*TEXT SECTION*.
# FX Spitznagle Bottle



## clockworks1 (Oct 26, 2008)

Hopefully I have gotten this right and the picture will show up. Any info on this bottle would be appreciated.


----------



## cobaltbot (Oct 27, 2008)

Nice! Unique hutch shape and closure!


----------



## 77waystodeal3 (Oct 27, 2008)

*Thats a Cool One....How Tall Is It..?[8D]*


----------



## clockworks1 (Oct 27, 2008)

The bottle has six raised panels with F.X. Spitznagel on one and Buffalo NY on another. It is 7" high and there is an embossed double X on the bottom.


----------



## cc6pack (Oct 27, 2008)

Found the two Items on google

http://www.google.com/patents?id=qhlPAAAAEBAJ&pg=PP1&zoom=4&dq=patent:312527&as_drrb_ap=q&as_minm_ap=1&as_miny_ap=2008&as_maxm_ap=1&as_maxy_ap=2008&as_drrb_is=q&as_minm_is=1&as_miny_is=2008&as_maxm_is=1&as_maxy_is=2008&as_psrg=1&ie=ISO-8859-1&output=html

http://books.google.com/books?id=bdEAAAAAYAAJ&pg=PA25&dq=F.X.+Spitznagel&ie=ISO-8859-1&output=html


----------



## clockworks1 (Oct 27, 2008)

*SOURCE MATERIAL*.
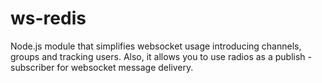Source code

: # ws-redis

Node.js module that simplifies websocket usage introducing channels, groups and tracking users.
Also, it allows you to use radios as a publish - subscriber for websocket message delivery.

*WHAT THE TASK REQUIRES*. Translate this sentence from the bottle thread into Spanish: "The bottle has six raised panels with F.X. Spitznagel on one and Buffalo NY on another."

*TASK RESPONSE*. La botella tiene seis paneles en relieve, con F.X. Spitznagel en uno y Buffalo NY en otro.